> **Exercise data**
────────────────────────────────────────
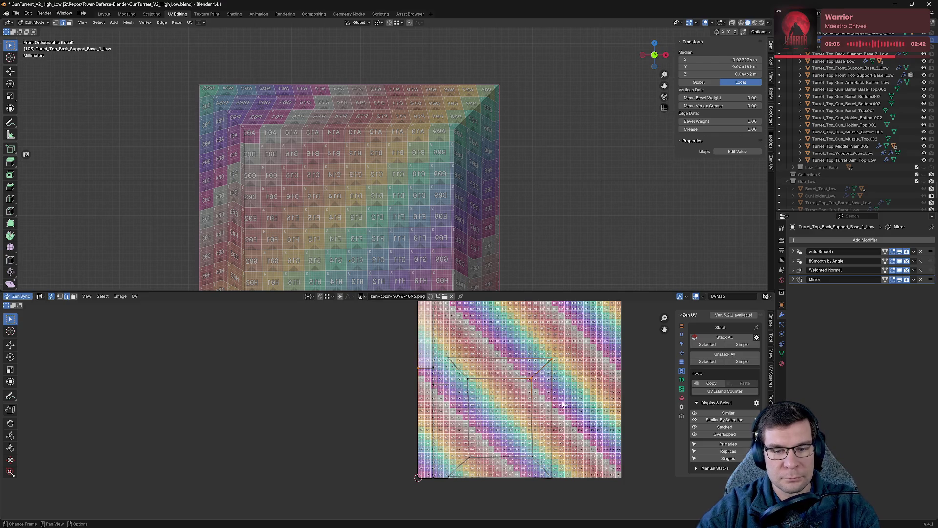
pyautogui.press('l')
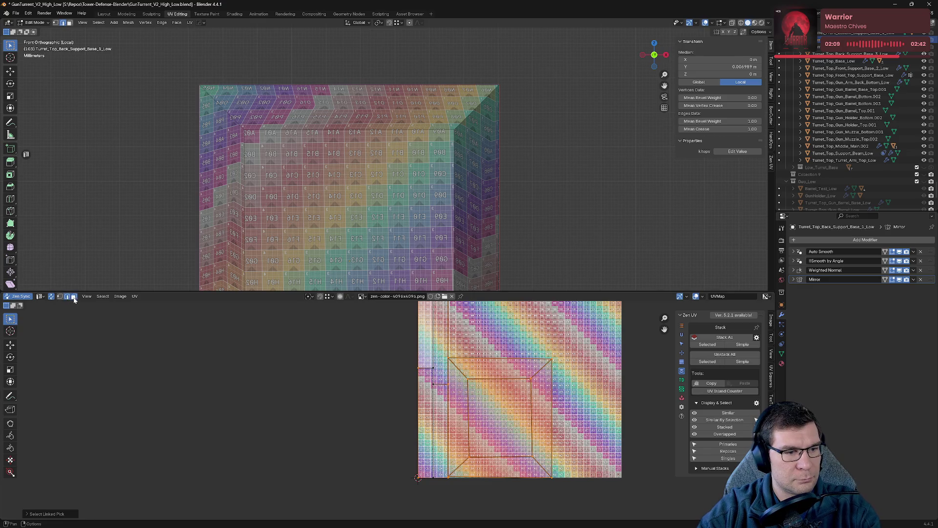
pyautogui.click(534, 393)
────────────────────────────────────────
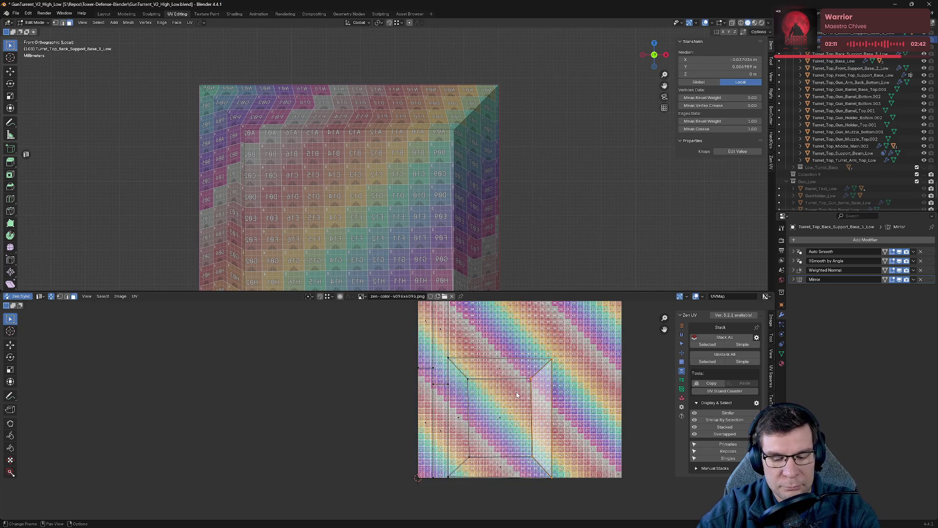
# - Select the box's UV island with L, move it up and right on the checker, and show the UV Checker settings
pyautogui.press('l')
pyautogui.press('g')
────────────────────────────────────────
> **Problem**
Produce a word-for-word copy of everything above from the line holding "# - Select the" down to the line holding "pyautogui.press('g')", with both of those lines kept.

> **Response to this task**
# - Select the box's UV island with L, move it up and right on the checker, and show the UV Checker settings
pyautogui.press('l')
pyautogui.press('g')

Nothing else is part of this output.